Great job John! I still have  a piece in the freezer from my first go round!


----------



## john a (Mar 12, 2008)

Nice job John, that's good stuff. About time for me to do it again.


----------



## wittdog (Mar 12, 2008)

Looks great Nice job.


----------



## Griff (Mar 13, 2008)

Looks like Uncle Jimmy left you a cool knife. Your uncle or Jody's?

The bacon is a real treat. I like it diced in spaghetti carbonara, chowder and the like. Well, sandwiches are good too.


----------



## Unity (Mar 13, 2008)

Griff said:
			
		

> Looks like Uncle Jimmy left you a cool knife. Your uncle or Jody's?


My mother's sister's 5th or 6th husband.   I never met him. 

--John
(When we cleaned out her safe deposit box we found divorce papers concerning a husband we didn't even know about.   )


----------



## Pigs On The Wing BBQ (Mar 13, 2008)

BchrisL said:
			
		

> John,
> You might get a _Calrod unit _and rig it up inside the smoker and run it with a thermostat. A tin of wood chips placed on top of it at the proper time would provide the smoke.
> 
> Chris


Cool dual. Got a part number Chris? Is it a 6" or 8" ?


----------



## wittdog (Mar 13, 2008)

Did I miss the Breakfast pics?


----------



## BchrisL (Mar 13, 2008)

Pigs On The Wing BBQ said:
			
		

> Cool dual. Got a part number Chris? Is it a 6" or 8" ?








8" Surface Element
P/N: WB30X354
8" Tilt Lock Hinge Mounted Surface Unit used on many GE brand ranges. 3 Wire 2450 watts. Standard (low rise) with attached trim ring No. WB2X1351. Center medallion and Terminal Block included with all 3-wire units.
Appliance Repair.com
$ 39.95

Wire it the way you want it. It is a resistave load so you could run it with a dimmer if the dimmer had the wattage capacity, or you can use an on/off type thermostat


----------



## Pigs On The Wing BBQ (Mar 13, 2008)

Cool! Thanks for the info. I'll probably just put it on a infant switch. GE makes cool stuff indeed. Got a old induction cook top I'm restoring now.


----------



## Unity (Mar 13, 2008)

wittdog said:
			
		

> Did I miss the Breakfast pics?


No, breakfast today was the tail-end of a loaf of apple "bread" (more like cake -- made from an "Amish Friendship Bread" starter), then we did some last-minute errands, and then we started for Florida on the bikes. Because of our late start, we only made it as far as Danville VA.  

Across the road from our motel parking lot, I saw a little white and red sign ...

■ ■ ■ ■ ■

=== Complete the following ===
1. Copy the part of the bacon forum thread starting at "Wire it the" and ending at "I'm restoring now.".
2. List each distinct member name that appears beside a post date in the bacon forum thread.
3. Continue the bacon forum thread from the point where it stops.

■ ■ ■ ■ ■

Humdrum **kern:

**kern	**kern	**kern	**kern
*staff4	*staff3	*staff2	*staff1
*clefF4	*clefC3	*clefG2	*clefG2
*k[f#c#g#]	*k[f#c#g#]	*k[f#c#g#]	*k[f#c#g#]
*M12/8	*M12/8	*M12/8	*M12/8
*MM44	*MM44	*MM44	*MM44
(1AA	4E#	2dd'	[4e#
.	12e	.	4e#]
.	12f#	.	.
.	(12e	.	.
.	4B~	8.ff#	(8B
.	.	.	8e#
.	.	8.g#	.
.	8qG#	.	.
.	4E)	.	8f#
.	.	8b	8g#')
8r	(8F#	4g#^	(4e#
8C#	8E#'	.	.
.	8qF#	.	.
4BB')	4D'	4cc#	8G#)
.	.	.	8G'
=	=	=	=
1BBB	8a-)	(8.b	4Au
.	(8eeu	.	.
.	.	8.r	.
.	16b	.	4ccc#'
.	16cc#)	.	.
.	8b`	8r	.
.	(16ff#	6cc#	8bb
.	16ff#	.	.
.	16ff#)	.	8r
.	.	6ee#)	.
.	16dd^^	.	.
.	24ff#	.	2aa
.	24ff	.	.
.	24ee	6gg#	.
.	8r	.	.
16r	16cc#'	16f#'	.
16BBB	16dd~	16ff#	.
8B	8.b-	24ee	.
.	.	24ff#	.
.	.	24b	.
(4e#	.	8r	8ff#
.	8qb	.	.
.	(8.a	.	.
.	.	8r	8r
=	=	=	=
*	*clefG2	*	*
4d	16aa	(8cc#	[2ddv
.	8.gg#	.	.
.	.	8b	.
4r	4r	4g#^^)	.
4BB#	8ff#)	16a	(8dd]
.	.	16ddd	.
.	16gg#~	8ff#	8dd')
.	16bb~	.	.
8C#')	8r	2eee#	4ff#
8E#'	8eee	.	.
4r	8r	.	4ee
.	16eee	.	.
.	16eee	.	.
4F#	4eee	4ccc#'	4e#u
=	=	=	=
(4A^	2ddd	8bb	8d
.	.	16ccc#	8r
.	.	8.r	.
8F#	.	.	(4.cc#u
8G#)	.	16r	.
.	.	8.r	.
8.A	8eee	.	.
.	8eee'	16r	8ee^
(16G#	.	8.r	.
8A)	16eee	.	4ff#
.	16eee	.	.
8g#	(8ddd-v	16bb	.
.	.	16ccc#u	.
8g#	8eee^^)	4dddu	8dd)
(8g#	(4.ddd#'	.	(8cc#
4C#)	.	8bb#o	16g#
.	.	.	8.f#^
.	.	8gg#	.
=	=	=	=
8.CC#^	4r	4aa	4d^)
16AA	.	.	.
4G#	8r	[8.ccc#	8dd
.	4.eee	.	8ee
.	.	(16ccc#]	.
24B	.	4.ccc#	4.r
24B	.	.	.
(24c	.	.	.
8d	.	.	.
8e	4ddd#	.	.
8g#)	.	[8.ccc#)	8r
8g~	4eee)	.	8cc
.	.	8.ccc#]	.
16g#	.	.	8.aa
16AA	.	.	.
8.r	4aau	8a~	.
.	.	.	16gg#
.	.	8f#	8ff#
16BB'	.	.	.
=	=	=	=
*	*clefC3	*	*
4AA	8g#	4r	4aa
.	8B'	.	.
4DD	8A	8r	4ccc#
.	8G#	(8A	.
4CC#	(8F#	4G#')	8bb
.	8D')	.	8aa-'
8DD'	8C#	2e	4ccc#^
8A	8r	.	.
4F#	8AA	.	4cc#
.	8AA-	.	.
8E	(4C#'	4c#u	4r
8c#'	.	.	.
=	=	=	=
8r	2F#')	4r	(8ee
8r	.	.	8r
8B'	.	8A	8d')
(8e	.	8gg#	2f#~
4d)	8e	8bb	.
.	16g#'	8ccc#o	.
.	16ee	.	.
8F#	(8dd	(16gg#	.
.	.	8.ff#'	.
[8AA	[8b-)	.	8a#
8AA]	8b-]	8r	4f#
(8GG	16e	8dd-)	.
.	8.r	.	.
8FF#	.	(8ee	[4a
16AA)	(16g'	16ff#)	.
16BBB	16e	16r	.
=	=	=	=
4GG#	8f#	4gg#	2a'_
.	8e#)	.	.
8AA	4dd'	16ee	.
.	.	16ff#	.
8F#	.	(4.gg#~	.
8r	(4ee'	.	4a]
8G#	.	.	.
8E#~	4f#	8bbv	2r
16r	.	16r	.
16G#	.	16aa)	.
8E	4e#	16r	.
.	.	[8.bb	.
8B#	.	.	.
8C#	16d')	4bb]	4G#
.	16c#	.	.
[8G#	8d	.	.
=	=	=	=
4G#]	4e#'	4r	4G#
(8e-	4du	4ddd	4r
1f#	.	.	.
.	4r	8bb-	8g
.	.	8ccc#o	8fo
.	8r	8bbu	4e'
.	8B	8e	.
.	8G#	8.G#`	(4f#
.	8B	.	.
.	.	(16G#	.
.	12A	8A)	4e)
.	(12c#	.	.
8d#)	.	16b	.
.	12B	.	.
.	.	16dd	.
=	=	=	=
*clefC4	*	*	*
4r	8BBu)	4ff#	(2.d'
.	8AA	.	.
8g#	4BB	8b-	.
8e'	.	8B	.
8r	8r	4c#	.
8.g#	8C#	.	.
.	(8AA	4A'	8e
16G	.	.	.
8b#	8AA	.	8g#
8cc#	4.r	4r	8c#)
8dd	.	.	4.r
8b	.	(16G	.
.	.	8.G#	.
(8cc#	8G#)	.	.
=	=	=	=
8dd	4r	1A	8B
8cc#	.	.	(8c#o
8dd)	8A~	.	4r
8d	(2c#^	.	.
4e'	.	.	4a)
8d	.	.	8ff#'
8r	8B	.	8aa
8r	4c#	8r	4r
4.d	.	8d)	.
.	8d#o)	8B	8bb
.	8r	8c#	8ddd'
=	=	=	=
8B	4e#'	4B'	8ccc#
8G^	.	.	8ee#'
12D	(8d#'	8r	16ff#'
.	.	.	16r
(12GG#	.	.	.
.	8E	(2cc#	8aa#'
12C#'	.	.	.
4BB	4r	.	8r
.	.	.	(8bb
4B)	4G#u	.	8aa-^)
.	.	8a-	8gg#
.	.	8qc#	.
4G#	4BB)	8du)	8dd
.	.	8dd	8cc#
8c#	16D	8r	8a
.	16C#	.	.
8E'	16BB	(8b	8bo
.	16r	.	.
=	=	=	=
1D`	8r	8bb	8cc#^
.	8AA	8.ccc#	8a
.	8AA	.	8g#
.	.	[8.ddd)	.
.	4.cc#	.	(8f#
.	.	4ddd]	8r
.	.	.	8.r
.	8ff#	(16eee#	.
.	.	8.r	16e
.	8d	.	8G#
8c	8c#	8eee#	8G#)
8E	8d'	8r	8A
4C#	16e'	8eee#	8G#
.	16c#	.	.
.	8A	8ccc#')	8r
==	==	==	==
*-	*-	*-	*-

■ ■ ■ ■ ■

=== Answer set ===
1.
Wire it the way you want it. It is a resistave load so you could run it with a dimmer if the dimmer had the wattage capacity, or you can use an on/off type thermostat


----------



## Pigs On The Wing BBQ (Mar 13, 2008)

Cool! Thanks for the info. I'll probably just put it on a infant switch. GE makes cool stuff indeed. Got a old induction cook top I'm restoring now.

2.
john a
wittdog
Griff
Unity
Pigs On The Wing BBQ
BchrisL

3.
... that identifies a Q joint we bypassed on our 2007 bbq tour (because we had eaten too recently) -- Short Sugar's Bar-B-Q in Danville is a VA annex to the Reidsville NC original.








I ordered the chopped pork plate with hot tangy slaw, fries and hush puppies. Actually, the only choice was regular or tangy slaw. Jody ordered bbq salad with pulled pork. (It sounds kind of out-of-place for a Q joint to serve something called bbq salad, doesn't it?  :? )






The "Sugar" in the name struck us as appropriate, because sweetness was the common flavor thread. The unusual hush-donuts were the sweetest, a little more sweet than I like in hush puppies, but still worth eating. The slaw was really tasty, with the advertised heat (mild) and tang, plus a bit of sweetness. I appreciated how well the chopped cabbage stayed together on the fork. The sauce is a thin, dark, vinegar-base sauce with little taste of vinegar, no discernible pepper, and, you guessed it, a bit of sweetness. Against my standard of comparison, Scott's, it had virtually no flavor. I used Texas Pete to perk up the pork (and even Texas Pete has a touch of sweetness). The pork was a little dry on top, as if it had spent a minute or two under infra-red, but once it was mixed together it was pretty good. No sauce at all from the kitchen.

Not a top-tier experience but not bad. I'd go back. In fact, I'll plan to stop at the Reidsville restaurant sometime when I can get there around mealtime.

--John
(I'm not sure, have I hijacked my own thread?   )


----------



## Griff (Mar 13, 2008)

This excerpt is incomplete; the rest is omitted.